Verankerung der Hüftprothese
Weitere Unterteilungen von Hüftgelenkprothesen gibt es aufgrund der Verankerung bzw. Befestigung. Man unterscheidet zwischen einem zementierten und zementfrei fixierten Gelenkersatz. Bei den zementierten Prothesen werden Prothesenschaft und -pfanne mit Zement verankert. Bei der zementfreien Version erfolgt die Verankerung durch das Einwachsen von Knochen in die Prothesenteile aus Titan. Im Marienkrankenhaus in Kaiserswerth wird diese Möglichkeit besonders häufig mit verschleißfreiem, bruchfesten Keramik kombiniert, um eine möglichst lange Haltbarkeit des künstlichen Gelenkersatzes zu erzielen.

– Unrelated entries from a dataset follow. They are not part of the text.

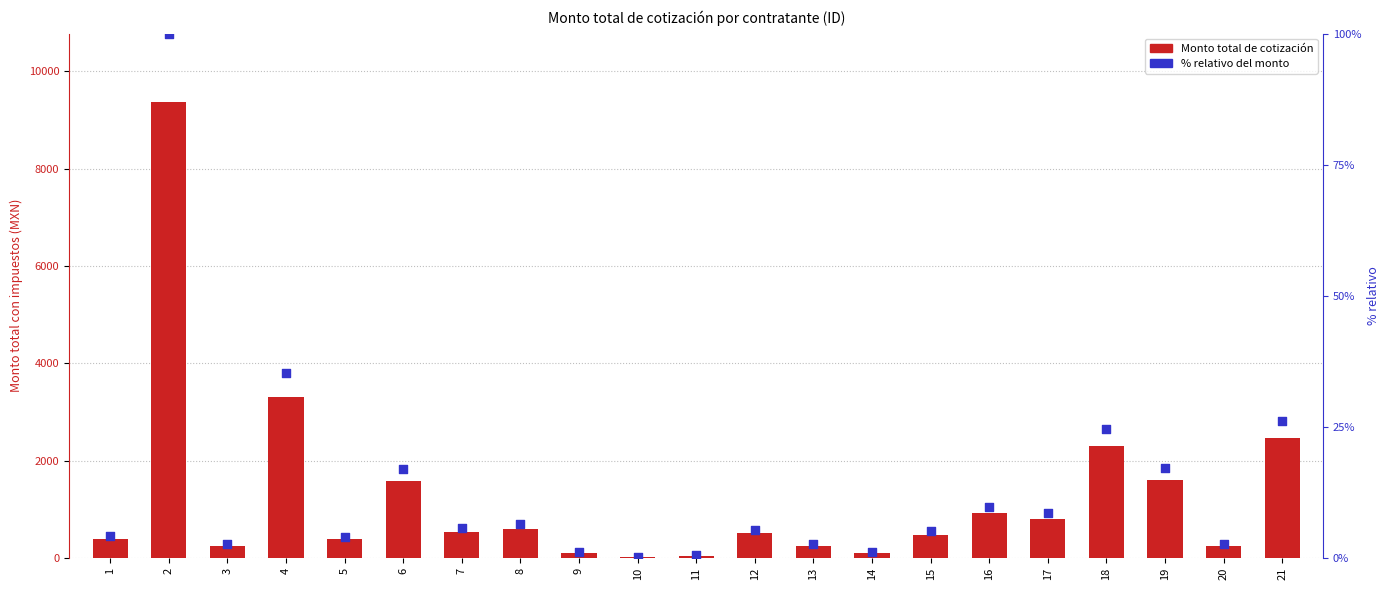

Which series has the largest total across all categories?

Monto total de cotización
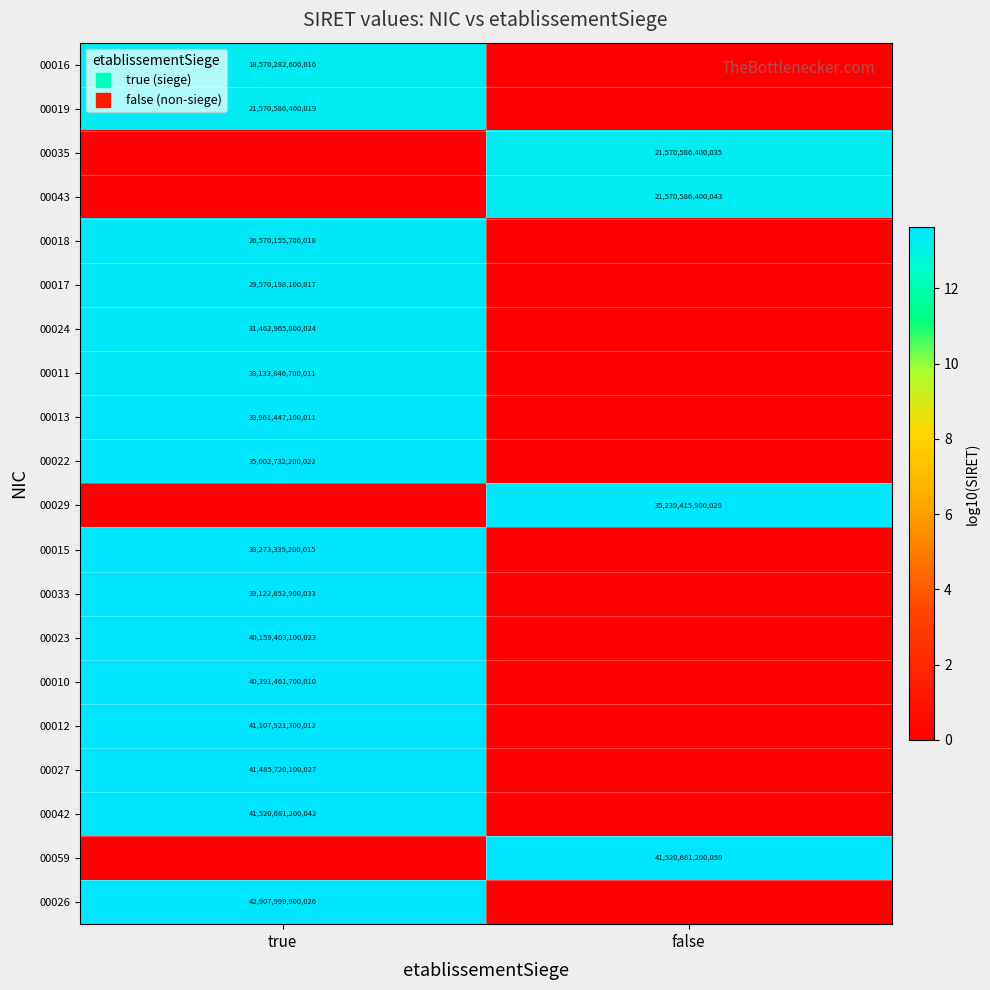

What is the difference between the maximum and minimum values in the 00024 series?

13.5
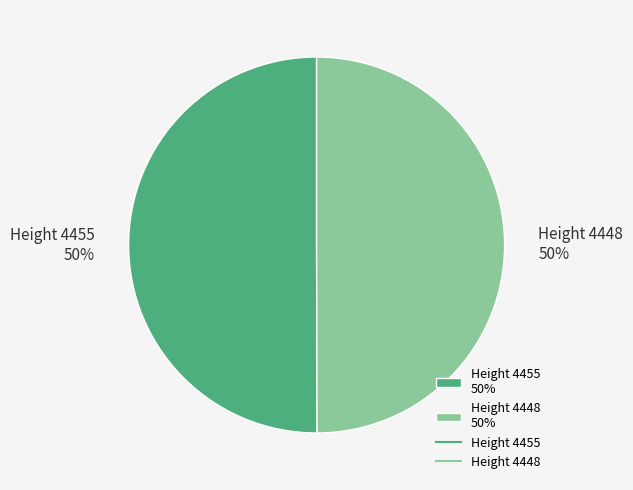

How many segments does this pie chart have?

2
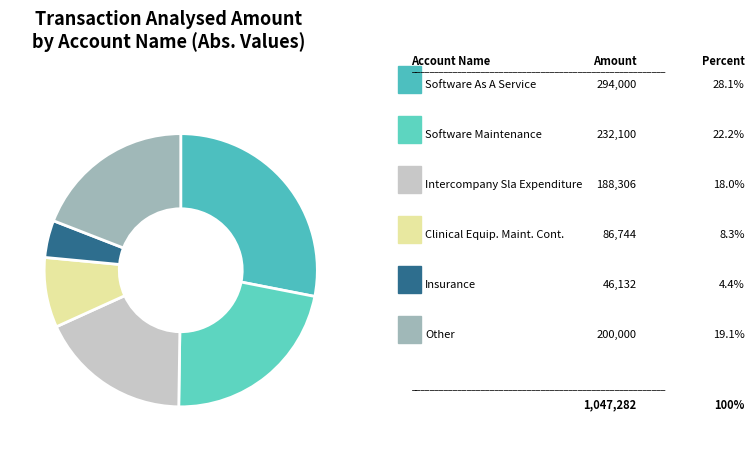

Does any single category account for the majority?

No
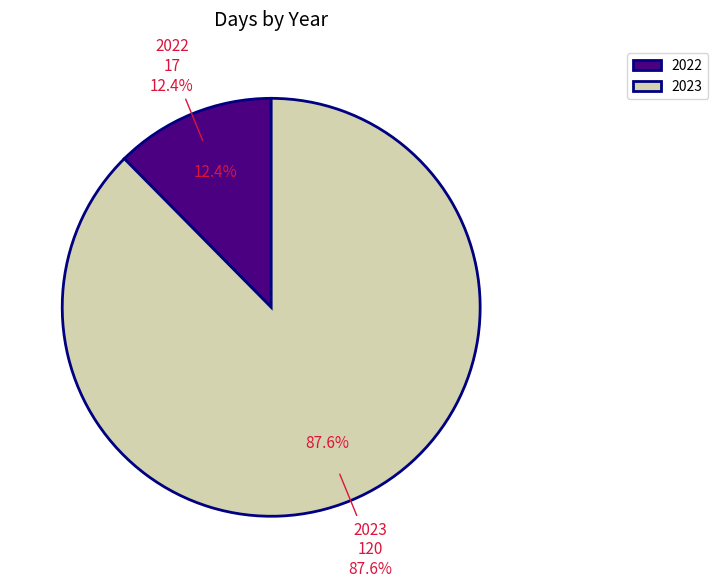

What is the ratio of the value at 2023 to the value at 2022?

7.1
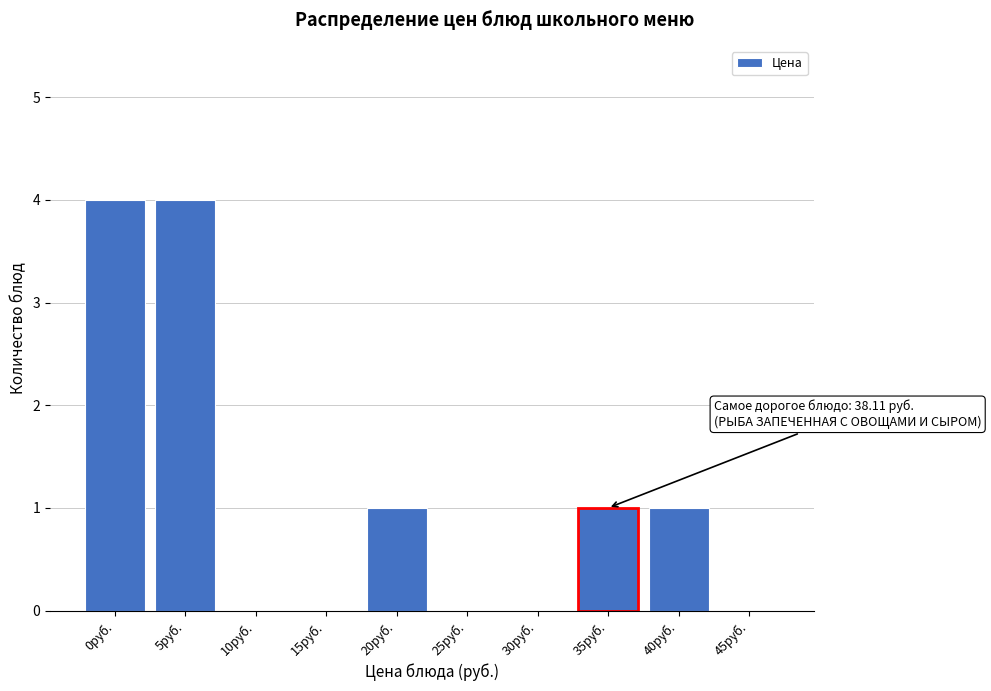

Reading right to left, transcribe all the data shown in this chart.

45руб.=0	40руб.=1	35руб.=1	30руб.=0	25руб.=0	20руб.=1	15руб.=0	10руб.=0	5руб.=4	0руб.=4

Wie verläuft die Operation?
Die Hüftgelenkersatz-Operation wird für Sie völlig schmerzfrei in Teilnarkose (Rückenmarksbetäubung) oder in Vollnarkose durchgeführt werden. Der Anästhesist wird für Sie die geeignete Methode festlegen und mit Ihnen besprechen.

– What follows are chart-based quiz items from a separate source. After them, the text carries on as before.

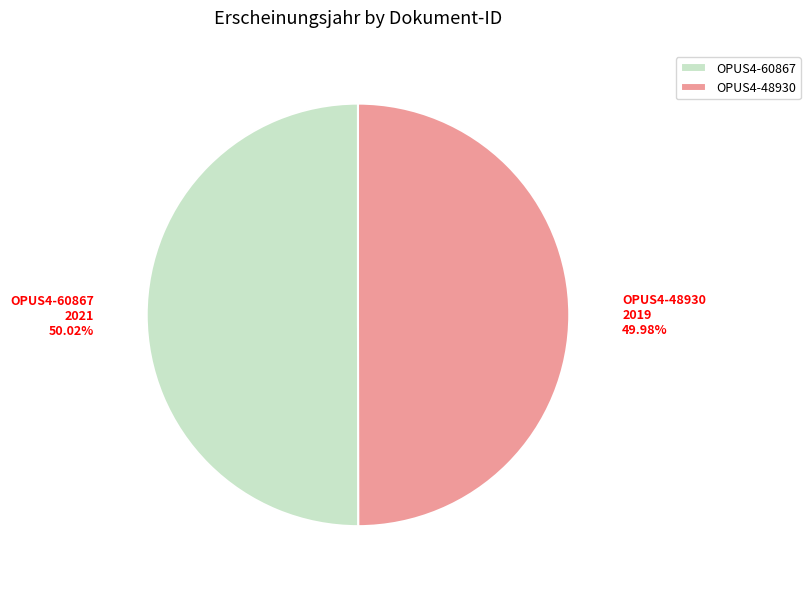

How many slices are in this pie chart?

2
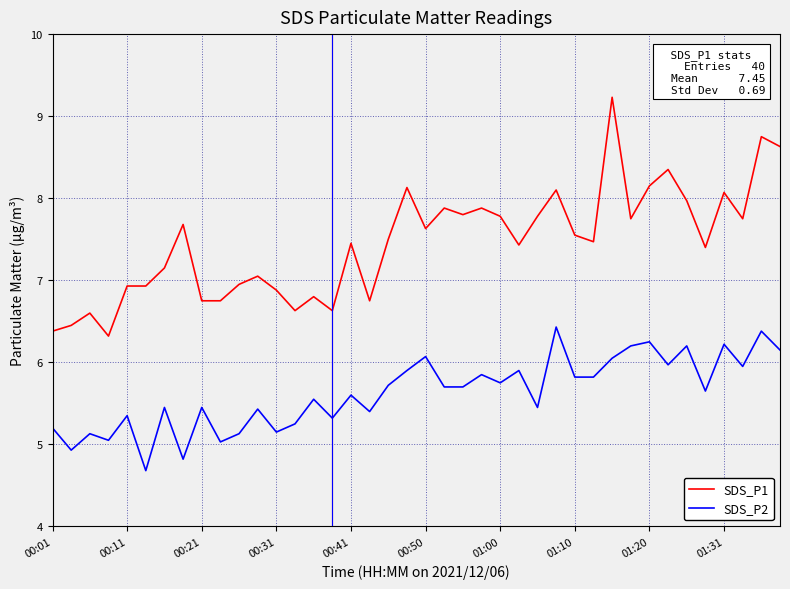

What is the maximum value shown in the chart?

9.2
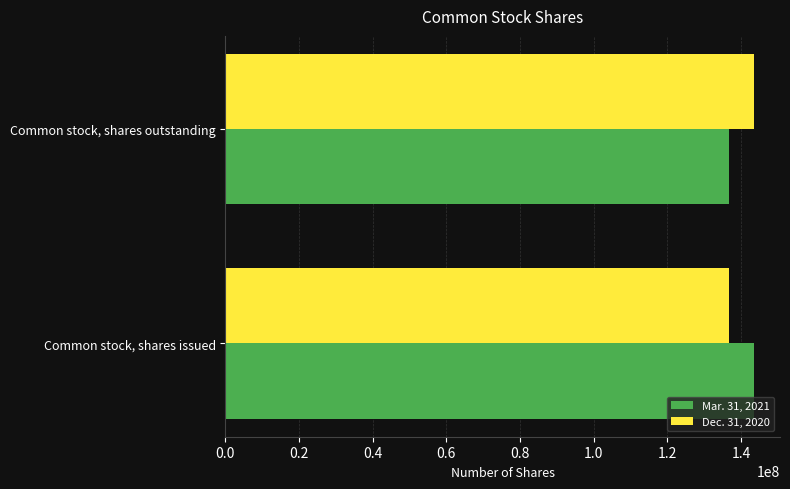

What is the total value across all series at Common stock, shares issued?

280092853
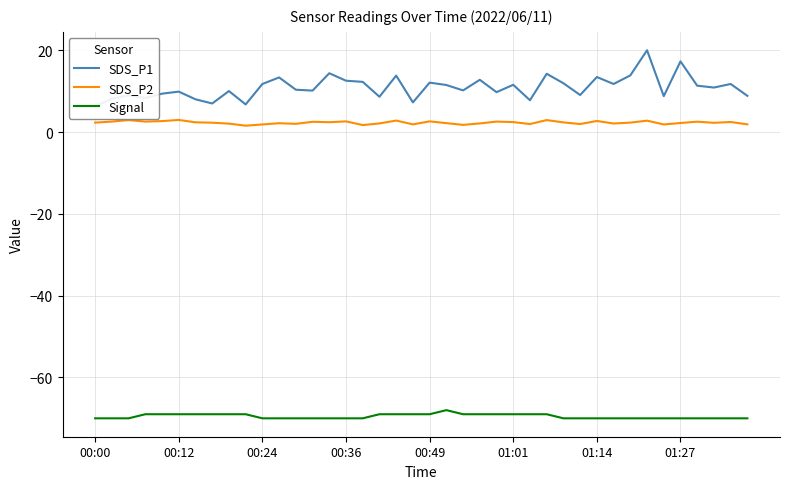

Is it true that Signal equals -121.2 at 00:49?

False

Die Operation dauert zwischen 30 und 90 Minuten. Nach dem Hautschnitt wird mit speziellen Wundhebeln die Muskulatur zur Seite gehalten und dadurch das Hüftgelenk dargestellt. Der Oberschenkelhals wird durchtrennt und der erkrankte, zerstörte Hüftkopf entfernt. Zur Vorbereitung für den Einsatz des künstlichen Hüftgelenks wird die kranke Hüftpfanne präpariert. Die künstliche Hüftpfanne wird in das vorbereitete Lager belastungsstabil eingesetzt.
Danach wird der Markraum des Oberschenkelknochens so geformt, dass der Schaft exakt eingepasst werden kann. Auf den Prothesenschaft wird der Prothesenkopf aufgesetzt. Nun kann das Gelenk auskugelsicher verbunden werden. Nach abschließendem Röntgenbild zur Qualitätskontrolle wird die Wunde wieder verschlossen.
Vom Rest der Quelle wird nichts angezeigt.